++++ DATA SHOWN
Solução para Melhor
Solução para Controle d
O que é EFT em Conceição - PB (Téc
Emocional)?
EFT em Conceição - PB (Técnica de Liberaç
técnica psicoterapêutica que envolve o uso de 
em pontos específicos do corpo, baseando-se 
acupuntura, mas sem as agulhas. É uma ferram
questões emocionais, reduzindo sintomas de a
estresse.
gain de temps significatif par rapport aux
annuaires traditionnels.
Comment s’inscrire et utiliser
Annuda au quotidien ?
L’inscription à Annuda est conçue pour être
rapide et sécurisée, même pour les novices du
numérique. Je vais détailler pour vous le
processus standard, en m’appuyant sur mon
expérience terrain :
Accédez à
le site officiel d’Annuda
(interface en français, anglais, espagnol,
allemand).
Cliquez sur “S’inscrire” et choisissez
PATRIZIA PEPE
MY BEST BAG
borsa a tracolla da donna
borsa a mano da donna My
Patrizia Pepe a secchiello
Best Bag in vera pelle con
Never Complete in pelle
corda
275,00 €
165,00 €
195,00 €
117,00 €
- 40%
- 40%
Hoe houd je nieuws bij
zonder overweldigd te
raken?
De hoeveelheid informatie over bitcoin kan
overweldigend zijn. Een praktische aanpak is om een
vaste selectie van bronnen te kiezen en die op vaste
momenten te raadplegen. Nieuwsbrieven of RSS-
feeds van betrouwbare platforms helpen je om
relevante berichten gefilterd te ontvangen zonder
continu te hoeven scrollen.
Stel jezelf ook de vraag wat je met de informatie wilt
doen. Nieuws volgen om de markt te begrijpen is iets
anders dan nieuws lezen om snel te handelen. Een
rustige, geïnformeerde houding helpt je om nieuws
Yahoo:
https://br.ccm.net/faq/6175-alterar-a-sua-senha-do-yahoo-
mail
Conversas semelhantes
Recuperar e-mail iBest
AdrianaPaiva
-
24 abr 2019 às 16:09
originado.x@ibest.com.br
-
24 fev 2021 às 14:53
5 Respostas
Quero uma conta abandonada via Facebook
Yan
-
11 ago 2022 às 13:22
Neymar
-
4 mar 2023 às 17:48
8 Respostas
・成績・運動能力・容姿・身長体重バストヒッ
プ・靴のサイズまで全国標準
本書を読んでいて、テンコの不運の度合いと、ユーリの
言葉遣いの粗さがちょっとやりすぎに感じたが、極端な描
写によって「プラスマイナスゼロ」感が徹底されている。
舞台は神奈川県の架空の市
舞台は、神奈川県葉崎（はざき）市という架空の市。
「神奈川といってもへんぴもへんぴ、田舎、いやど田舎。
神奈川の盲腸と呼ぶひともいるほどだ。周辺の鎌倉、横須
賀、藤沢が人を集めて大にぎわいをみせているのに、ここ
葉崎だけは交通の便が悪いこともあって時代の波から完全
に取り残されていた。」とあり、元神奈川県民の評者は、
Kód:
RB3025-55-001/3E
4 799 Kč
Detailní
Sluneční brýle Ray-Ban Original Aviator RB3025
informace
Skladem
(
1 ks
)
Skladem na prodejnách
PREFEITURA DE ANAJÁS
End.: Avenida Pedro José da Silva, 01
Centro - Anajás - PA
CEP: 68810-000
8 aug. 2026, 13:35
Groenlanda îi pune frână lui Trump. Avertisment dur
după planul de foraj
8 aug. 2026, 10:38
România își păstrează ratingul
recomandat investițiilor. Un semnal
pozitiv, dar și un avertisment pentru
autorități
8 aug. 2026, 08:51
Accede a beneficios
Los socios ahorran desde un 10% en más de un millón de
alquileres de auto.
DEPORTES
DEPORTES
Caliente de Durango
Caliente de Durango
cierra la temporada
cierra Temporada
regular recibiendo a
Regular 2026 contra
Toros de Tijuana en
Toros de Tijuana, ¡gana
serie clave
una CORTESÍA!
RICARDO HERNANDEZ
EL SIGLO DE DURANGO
++++++++
++++ DATA SHOWN
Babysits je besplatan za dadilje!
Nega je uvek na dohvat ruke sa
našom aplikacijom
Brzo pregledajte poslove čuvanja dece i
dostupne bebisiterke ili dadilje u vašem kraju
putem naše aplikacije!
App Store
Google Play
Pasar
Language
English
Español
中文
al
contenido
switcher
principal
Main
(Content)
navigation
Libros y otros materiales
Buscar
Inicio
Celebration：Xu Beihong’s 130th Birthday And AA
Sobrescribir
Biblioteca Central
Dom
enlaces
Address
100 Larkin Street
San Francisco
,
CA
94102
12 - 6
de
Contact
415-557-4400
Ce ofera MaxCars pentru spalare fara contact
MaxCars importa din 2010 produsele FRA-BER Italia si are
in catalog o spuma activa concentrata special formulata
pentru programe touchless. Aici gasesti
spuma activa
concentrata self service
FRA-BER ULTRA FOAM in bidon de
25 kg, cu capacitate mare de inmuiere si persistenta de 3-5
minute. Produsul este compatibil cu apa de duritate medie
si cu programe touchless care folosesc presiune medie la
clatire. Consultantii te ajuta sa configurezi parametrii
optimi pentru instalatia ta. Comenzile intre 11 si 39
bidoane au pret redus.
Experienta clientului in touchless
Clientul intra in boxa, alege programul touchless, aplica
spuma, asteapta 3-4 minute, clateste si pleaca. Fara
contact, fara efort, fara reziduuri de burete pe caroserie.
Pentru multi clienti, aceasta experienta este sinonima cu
++++++++
++++ DATA SHOWN
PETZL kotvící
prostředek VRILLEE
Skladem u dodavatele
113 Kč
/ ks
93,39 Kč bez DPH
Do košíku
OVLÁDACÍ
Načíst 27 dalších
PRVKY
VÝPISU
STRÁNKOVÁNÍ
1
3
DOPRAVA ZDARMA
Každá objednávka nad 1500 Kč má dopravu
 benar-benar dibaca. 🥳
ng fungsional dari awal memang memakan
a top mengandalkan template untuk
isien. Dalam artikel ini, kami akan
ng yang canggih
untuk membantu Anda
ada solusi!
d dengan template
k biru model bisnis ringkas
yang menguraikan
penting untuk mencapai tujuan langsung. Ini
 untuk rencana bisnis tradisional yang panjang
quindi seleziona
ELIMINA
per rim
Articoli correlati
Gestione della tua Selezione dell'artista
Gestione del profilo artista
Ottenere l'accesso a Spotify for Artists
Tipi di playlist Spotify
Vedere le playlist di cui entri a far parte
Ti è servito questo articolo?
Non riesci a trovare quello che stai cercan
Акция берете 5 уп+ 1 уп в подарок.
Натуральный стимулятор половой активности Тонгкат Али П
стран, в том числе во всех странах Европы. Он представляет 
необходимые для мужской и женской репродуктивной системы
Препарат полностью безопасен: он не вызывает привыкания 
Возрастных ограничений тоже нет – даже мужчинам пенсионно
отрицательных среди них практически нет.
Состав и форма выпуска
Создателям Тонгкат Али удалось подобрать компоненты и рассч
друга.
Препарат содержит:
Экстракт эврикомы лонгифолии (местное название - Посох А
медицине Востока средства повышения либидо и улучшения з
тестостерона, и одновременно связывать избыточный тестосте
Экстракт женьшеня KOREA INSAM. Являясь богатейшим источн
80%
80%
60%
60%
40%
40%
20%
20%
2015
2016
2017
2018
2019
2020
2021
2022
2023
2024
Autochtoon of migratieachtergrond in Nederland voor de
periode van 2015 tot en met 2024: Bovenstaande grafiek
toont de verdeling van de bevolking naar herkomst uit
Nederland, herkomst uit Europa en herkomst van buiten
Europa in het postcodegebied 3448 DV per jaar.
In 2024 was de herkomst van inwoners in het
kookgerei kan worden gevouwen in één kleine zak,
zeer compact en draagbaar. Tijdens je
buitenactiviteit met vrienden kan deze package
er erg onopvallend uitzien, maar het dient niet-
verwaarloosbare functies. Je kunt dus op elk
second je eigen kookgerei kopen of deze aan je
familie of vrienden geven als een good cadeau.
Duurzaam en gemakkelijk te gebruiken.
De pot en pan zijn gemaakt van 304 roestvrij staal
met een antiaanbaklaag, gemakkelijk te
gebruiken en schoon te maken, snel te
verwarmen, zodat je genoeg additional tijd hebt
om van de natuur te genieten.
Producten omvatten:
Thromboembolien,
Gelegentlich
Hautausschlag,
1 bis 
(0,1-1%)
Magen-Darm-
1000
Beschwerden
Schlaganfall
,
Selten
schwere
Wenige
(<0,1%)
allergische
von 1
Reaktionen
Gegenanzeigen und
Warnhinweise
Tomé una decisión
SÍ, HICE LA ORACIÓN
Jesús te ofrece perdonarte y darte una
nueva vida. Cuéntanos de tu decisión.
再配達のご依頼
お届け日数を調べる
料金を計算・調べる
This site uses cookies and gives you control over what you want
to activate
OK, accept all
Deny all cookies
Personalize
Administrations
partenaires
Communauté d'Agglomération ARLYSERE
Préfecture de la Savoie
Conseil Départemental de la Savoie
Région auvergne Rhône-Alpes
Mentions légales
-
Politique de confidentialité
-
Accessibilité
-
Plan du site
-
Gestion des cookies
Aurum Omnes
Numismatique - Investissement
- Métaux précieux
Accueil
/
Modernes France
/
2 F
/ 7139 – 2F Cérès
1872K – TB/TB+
++++++++
**YOUR GOAL:** Copy the items from the line with "Solução para Melhor" up to and including the line with "zonder overweldigd te", changing "Annuda" to "Annudo" and leaving everything else the same.

**SOLUTION FOR THIS TASK:**
Solução para Melhor
Solução para Controle d
O que é EFT em Conceição - PB (Téc
Emocional)?
EFT em Conceição - PB (Técnica de Liberaç
técnica psicoterapêutica que envolve o uso de 
em pontos específicos do corpo, baseando-se 
acupuntura, mas sem as agulhas. É uma ferram
questões emocionais, reduzindo sintomas de a
estresse.
gain de temps significatif par rapport aux
annuaires traditionnels.
Comment s’inscrire et utiliser
Annudo au quotidien ?
L’inscription à Annudo est conçue pour être
rapide et sécurisée, même pour les novices du
numérique. Je vais détailler pour vous le
processus standard, en m’appuyant sur mon
expérience terrain :
Accédez à
le site officiel d’Annudo
(interface en français, anglais, espagnol,
allemand).
Cliquez sur “S’inscrire” et choisissez
PATRIZIA PEPE
MY BEST BAG
borsa a tracolla da donna
borsa a mano da donna My
Patrizia Pepe a secchiello
Best Bag in vera pelle con
Never Complete in pelle
corda
275,00 €
165,00 €
195,00 €
117,00 €
- 40%
- 40%
Hoe houd je nieuws bij
zonder overweldigd te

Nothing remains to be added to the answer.